*** Dataset extract ***

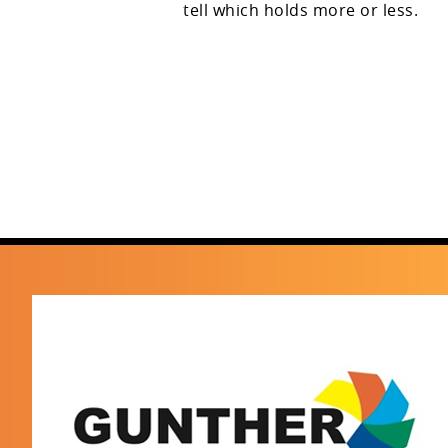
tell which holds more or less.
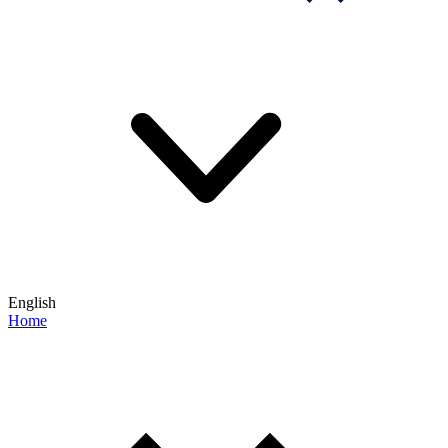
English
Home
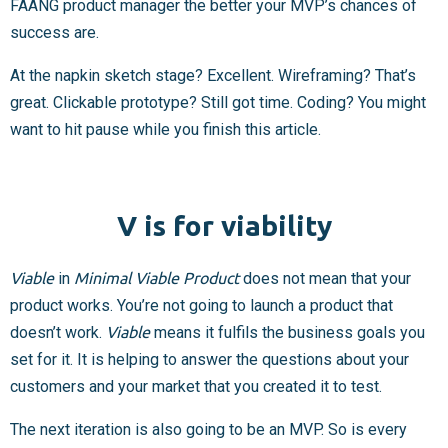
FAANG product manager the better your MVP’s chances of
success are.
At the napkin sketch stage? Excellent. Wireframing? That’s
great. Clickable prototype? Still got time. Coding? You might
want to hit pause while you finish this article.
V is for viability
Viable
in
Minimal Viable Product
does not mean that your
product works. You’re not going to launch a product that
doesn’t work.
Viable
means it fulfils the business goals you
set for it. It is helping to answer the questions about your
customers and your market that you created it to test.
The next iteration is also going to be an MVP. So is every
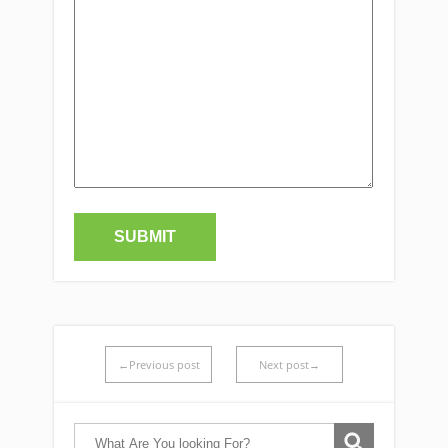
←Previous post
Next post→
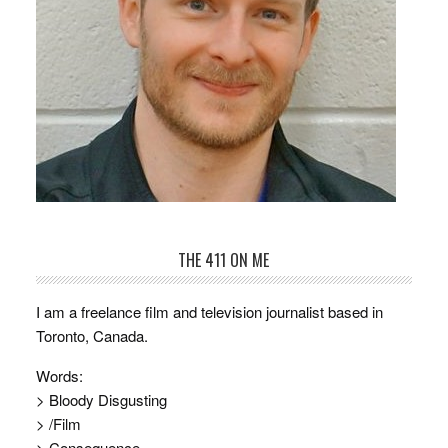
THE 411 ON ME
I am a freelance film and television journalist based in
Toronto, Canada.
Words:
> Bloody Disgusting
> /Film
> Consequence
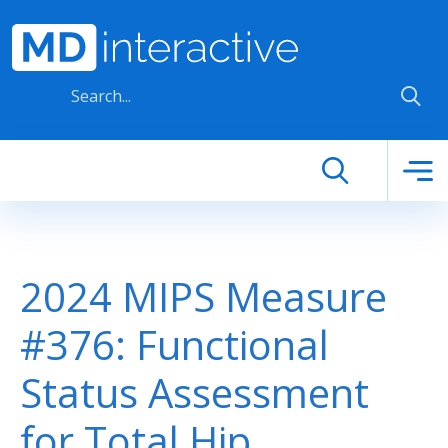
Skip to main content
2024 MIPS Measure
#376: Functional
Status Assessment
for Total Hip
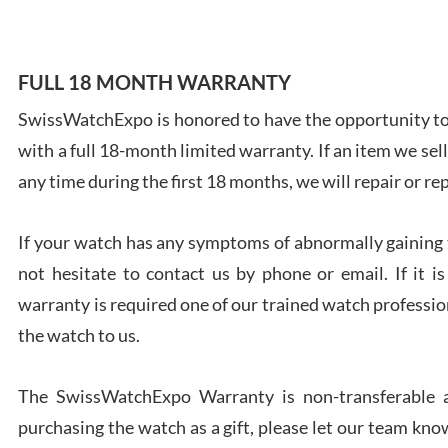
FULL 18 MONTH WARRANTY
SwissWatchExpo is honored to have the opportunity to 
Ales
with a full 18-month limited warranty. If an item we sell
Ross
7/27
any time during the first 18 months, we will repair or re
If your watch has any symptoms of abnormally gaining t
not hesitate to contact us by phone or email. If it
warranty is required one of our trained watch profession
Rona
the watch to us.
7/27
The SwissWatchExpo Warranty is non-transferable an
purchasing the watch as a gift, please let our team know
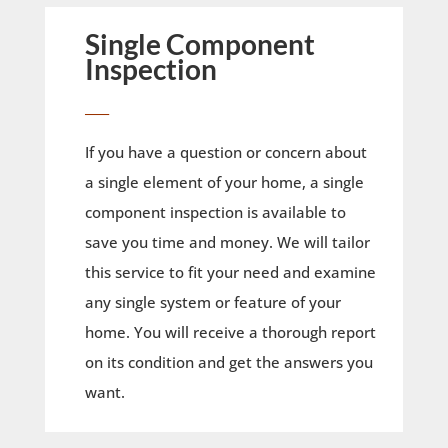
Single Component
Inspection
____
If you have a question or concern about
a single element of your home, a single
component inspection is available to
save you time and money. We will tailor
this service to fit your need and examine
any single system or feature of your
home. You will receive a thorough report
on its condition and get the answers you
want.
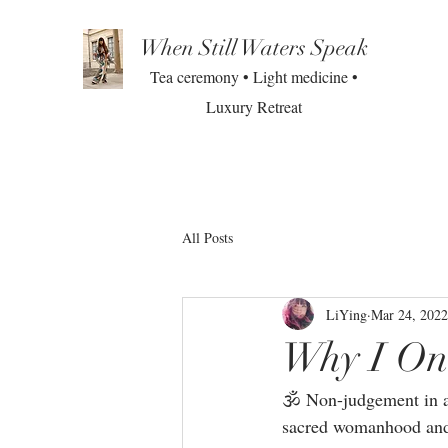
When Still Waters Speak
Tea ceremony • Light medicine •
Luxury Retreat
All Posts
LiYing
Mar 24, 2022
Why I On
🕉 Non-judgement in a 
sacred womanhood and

*** End of Dataset extract ***

## What the task asks
Reproduce the text of every row above word for word, leaving out the pictures.

## Response to the exercise
tell which holds more or less.
English
Home
FAANG product manager the better your MVP’s chances of
success are.
At the napkin sketch stage? Excellent. Wireframing? That’s
great. Clickable prototype? Still got time. Coding? You might
want to hit pause while you finish this article.
V is for viability
Viable
in
Minimal Viable Product
does not mean that your
product works. You’re not going to launch a product that
doesn’t work.
Viable
means it fulfils the business goals you
set for it. It is helping to answer the questions about your
customers and your market that you created it to test.
The next iteration is also going to be an MVP. So is every
←Previous post
Next post→
THE 411 ON ME
I am a freelance film and television journalist based in
Toronto, Canada.
Words:
> Bloody Disgusting
> /Film
> Consequence
Skip to main content
2024 MIPS Measure
#376: Functional
Status Assessment
for Total Hip
FULL 18 MONTH WARRANTY
SwissWatchExpo is honored to have the opportunity to 
Ales
with a full 18-month limited warranty. If an item we sell
Ross
7/27
any time during the first 18 months, we will repair or re
If your watch has any symptoms of abnormally gaining t
not hesitate to contact us by phone or email. If it
warranty is required one of our trained watch profession
Rona
the watch to us.
7/27
The SwissWatchExpo Warranty is non-transferable an
purchasing the watch as a gift, please let our team know
Single Component
Inspection
____
If you have a question or concern about
a single element of your home, a single
component inspection is available to
save you time and money. We will tailor
this service to fit your need and examine
any single system or feature of your
home. You will receive a thorough report
on its condition and get the answers you
want.
When Still Waters Speak
Tea ceremony • Light medicine •
Luxury Retreat
All Posts
LiYing
Mar 24, 2022
Why I On
🕉 Non-judgement in a 
sacred womanhood and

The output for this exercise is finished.